A companionable silence slipped between them. Madelaine stared out at the sea, listening to its rhythmic breathing, feeling its movement in the wood beneath her.

When Francis started to speak, his voice was so quiet that for a second, Madelaine didn’t even notice.

“… Old Mrs. Fiorelli. She’s not doing well.”

Madelaine squeezed his hand. “I’m sorry to hear that, Francis. I know how much you care about her.”
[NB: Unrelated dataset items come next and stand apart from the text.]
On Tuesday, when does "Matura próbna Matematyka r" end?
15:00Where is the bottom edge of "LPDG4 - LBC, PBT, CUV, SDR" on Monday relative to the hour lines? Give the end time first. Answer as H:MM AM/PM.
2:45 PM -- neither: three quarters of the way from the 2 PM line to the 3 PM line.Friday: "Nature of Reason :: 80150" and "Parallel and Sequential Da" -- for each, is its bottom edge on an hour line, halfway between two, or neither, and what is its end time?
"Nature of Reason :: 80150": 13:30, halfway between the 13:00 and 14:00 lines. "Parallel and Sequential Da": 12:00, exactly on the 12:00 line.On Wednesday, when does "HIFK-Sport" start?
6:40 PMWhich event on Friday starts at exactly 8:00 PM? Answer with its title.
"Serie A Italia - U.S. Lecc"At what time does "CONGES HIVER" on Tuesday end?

“Yeah. I’ve got to go see her.”

Madelaine turned to him, and saw with surprise that he looked sad. She reached out, grazed her knuckles along his cheek. “What is it, Francis?’

He plunged a hand through his blond hair. She waited for him to laugh, say it was nothing, but he remained uncharacteristically quiet, looking at her now with an unsettling intensity.

“Francis?”

He leaned forward. Their gazes held. The moment spilled out, lengthened in an odd way that made her heartbeat speed up.

Before she could say something, it was over. “It’s nothing, Maddy-girl. Nothing at all.”

She felt—crazily—as if she’d just let him down. “I’m always here for you, Francis. You know that.”

“Yes,” he said, giving her a sad, gentle smile. “I know you are.”

Lina climbed off the hard plastic seat of her ten-speed and set the kickstand. The lightweight bike slid to the left and locked in place. She whipped the helmet off her head and shook out her boy-cut hair, plunging her fingers through the damp, sweaty mass to make it look as spiky and unkempt as possible.